The quarter’s results include a $400,000, or $.02 per share after-tax charge for severance and related costs, which the company previously announced as part of cost-cutting efforts to generate an estimated $4,300,000 in annual pre-tax savings. Excluding this charge, earnings per share for the current quarter were $.30. Revenue for the second quarter of 2000 was $29,666,710, or $.54 per share.
Tollgrade’s sales incentive programs led to increased sales from Verizon as they work toward improving their regional testability rates. Sales to SBC decreased due to a slow-down of that company’s DSL rollout, called Project Pronto. Likewise, sales to Qwest decreased as they evaluate various testability improvement programs. Additionally, sales of OEM-related MCU products decreased with cutbacks in some next-generation Digital Loop Carrier (DLC) systems. Sales of MCU technology represented 68.9% of total revenue for the quarter.
Sales of Tollgrade’s DigiTest system products to Sprint USA and to Nortel Networks for deployments within the Competitive Local Exchange Carrier (CLEC) market also decreased. Overall sales of DigiTest Products represented 18.9% of total revenue for the quarter.
Sales of the company’s new DigiTest Access Unit (DAU) continue to experience success at Sprint USA. Overall sales of test access products represented 7.4% of total revenue for the quarter.
Lighthouse product sales decreased between second quarter periods primarily because of AT&T Broadband’s decision to delay purchases of cable related equipment, as well as a slow-down by RCN Corporation in deploying cable status monitoring systems. Sales of Tollgrade’s Lighthouse Cable Status Monitoring system represented 1.9% of second quarter revenue.
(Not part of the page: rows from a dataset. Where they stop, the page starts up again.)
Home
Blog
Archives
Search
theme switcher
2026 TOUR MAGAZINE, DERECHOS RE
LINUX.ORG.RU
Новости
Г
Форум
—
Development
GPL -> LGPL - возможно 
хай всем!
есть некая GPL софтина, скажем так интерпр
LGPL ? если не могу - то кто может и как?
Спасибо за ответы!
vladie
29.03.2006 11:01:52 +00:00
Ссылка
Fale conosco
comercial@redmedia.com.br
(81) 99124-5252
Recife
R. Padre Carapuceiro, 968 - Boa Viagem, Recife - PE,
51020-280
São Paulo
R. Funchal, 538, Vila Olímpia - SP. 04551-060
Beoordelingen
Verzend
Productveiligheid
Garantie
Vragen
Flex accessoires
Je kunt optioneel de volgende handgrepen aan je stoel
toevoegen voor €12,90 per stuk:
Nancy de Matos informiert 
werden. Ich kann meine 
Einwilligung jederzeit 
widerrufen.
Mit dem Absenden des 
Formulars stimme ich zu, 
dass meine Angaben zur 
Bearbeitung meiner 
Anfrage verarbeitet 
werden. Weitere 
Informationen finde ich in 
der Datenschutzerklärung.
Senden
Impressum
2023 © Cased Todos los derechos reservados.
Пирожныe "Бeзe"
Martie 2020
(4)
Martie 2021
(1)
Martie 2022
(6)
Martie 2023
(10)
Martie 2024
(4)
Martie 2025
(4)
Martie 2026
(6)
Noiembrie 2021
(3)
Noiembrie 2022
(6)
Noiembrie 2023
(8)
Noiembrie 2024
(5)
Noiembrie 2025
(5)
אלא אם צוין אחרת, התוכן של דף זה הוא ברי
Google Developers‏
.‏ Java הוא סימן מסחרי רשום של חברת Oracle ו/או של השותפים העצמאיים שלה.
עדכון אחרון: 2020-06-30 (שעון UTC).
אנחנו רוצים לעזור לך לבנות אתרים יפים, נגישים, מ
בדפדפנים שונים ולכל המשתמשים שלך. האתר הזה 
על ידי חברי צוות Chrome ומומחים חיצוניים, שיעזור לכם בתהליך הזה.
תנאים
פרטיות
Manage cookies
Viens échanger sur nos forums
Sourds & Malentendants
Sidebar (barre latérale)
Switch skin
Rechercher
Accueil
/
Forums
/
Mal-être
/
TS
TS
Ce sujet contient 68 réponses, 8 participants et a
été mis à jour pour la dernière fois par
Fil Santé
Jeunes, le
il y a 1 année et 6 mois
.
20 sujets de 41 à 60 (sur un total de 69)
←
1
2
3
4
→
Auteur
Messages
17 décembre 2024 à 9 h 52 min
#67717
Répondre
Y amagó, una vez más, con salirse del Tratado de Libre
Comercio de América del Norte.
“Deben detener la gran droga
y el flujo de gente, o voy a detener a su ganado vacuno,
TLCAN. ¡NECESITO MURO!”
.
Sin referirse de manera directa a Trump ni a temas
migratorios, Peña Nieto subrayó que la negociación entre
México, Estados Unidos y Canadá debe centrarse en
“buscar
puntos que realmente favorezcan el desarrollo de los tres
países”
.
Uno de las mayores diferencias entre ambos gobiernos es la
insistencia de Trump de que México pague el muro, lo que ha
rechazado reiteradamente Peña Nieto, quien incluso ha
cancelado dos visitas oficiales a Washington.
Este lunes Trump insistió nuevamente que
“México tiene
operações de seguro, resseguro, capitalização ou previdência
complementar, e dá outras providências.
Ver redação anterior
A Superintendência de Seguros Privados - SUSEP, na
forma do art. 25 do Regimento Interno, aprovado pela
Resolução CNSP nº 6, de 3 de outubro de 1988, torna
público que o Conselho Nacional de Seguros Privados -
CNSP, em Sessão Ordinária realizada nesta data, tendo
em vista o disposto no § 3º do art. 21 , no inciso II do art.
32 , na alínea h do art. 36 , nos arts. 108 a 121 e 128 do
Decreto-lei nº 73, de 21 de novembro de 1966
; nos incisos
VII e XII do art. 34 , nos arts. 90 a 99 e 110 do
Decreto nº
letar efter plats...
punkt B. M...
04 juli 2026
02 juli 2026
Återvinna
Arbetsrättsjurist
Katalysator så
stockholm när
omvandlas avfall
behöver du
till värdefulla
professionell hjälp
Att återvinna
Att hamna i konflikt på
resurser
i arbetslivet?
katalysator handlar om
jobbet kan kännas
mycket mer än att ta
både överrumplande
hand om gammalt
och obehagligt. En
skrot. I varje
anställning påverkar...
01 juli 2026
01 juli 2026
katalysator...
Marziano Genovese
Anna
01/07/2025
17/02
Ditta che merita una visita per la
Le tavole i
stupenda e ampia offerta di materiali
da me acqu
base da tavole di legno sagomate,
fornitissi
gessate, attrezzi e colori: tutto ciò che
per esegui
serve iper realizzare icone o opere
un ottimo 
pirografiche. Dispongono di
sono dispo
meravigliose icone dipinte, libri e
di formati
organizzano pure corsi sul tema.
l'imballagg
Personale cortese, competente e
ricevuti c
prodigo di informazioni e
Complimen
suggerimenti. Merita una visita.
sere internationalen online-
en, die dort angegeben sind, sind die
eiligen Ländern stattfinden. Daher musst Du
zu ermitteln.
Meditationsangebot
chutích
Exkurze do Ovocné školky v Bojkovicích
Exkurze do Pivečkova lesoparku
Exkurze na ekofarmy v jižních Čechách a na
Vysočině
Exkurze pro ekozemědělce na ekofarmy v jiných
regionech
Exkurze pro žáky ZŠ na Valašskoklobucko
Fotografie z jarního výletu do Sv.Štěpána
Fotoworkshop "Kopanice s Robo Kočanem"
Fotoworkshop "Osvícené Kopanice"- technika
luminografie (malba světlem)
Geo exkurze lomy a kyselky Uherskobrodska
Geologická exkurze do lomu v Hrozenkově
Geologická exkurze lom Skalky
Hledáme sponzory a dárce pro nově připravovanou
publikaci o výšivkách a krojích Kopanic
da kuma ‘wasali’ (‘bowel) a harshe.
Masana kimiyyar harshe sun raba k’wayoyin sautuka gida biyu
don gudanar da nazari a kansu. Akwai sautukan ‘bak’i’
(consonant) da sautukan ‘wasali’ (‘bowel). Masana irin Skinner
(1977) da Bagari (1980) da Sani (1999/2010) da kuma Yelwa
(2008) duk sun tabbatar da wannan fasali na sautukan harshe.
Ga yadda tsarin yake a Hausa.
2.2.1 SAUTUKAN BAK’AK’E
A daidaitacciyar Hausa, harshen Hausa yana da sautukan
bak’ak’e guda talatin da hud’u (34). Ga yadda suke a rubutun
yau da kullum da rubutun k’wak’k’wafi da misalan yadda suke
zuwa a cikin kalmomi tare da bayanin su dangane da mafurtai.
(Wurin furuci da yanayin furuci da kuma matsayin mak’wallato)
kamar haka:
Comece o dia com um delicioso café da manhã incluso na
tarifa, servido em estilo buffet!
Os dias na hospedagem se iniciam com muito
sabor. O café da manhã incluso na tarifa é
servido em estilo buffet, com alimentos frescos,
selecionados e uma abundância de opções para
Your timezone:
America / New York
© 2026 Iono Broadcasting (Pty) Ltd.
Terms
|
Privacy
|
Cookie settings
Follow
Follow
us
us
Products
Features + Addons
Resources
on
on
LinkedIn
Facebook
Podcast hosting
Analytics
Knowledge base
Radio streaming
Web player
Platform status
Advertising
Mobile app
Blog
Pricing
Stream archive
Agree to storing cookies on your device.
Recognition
Gross profit decreased 33.1% to $12,210,617 from $18,253,328 in the second quarter of 2000. As a percentage of sales, gross profit was 56.1% versus 61.5% a year ago, primarily due to an increase in allocated unit costs arising from lower production volume as well as the product mix of sales. Income from operations decreased 48.2% to $5,506,870 from $10,632,438 in the second quarter of 2000.
A charge of $400,000, or $.02 per share after-tax, was recorded during the second quarter of 2001 for severance, outplacement and related costs. The realignment reduced Tollgrade’s work force by approximately 80 positions in general, administrative, research and development and support areas. The expected annual pre-tax savings of approximately $4,300,000 equates to a savings of approximately $.20 per share annually.
Selling and marketing expenses decreased 17.7% to $2,492,496, reflecting reduced discretionary spending on general advertising, promotion and related marketing activities, as well as reduced salaries and related costs as a result of the realignment.
General and administrative expenses decreased 29.0% to $1,062,146, also associated primarily with decreased salaries and personnel costs as a result of the recent realignment.
Research and development expenses decreased 11.3% to $2,749,105, due to cost reductions related to the recent realignment and reductions in certain project-related costs for materials and supplies.
Order backlog firm customer purchase orders was $4,340,747 as of June 30, 2001, which represents a $1,264,602, or 22.6%, decrease from the backlog of $5,605,349 reported as of March 31, 2001. Approximately 61% of current backlog is scheduled for shipment in the third quarter of 2001.